(428f) The Role of Microtubules in Epithelial Cell Rheology

The importance of mechanics and force to biological processes is increasingly appreciated and affects behaviors as distinct as cell motility, morphogenesis, and differentiation. In this work we begin to isolate the mechanical roles of the different cytoskeletal proteins. Specifically, we assess the effects of microtubule disruption on cellular rheology. We use four complementary microrheological techniques (magnetic twisting cytometry, two point microrheology, and two other techniques involving laser tracking of large, colloidal particles) to measure cellular mechanical properties in epithelial cells. In combination, these techniques have the novel ability of probing cell mechanics over a wide range of frequency, varying geometry and different driving (applied torques or innate thermal driving) in single cells. Previously, in untreated cells, we found a remarkably simple, but rich, consensus behaviour and evidence for two mechanically distinct sub-cellular networks: a cortical response and peri-nuclear response.

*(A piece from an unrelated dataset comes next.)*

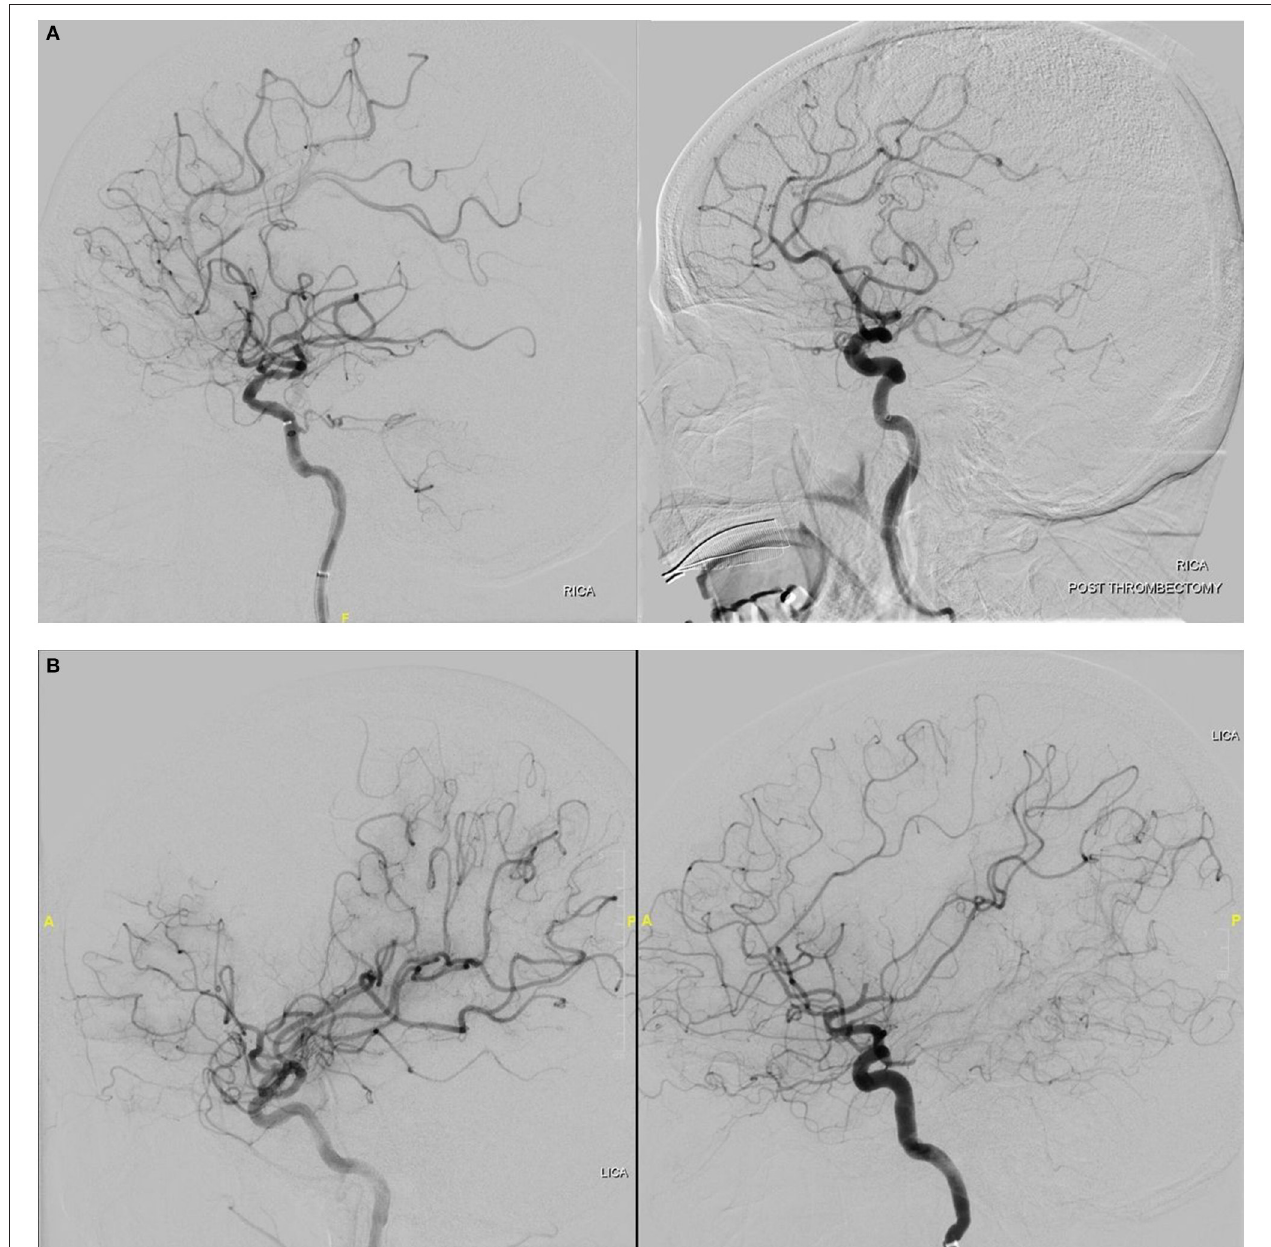
FIGURE 1 | (A) Cerebral digital subtraction angiography showing eTICI 2b50 recanalization in a patient with right MCA occlusion. (B) Cerebral digital subtraction angiography showing eTICI 2b67 recanalization in a patient with left MCA occlusion.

Here, we apply the same suite of techniques to cells with de-polymerized microtubule networks. There was no observable change in the mechanics of the cortical mechanical response, as measured with MTC. However the techniques that measure the peri-nuclear region showed a small change in amplitude and drastically different functional form as the cells become softer and more liquid-like. This may be due to a response by the cell, such as increased myosin motor activity, or an indication that the microtubule network is mechanically dominat in the perinuclear region.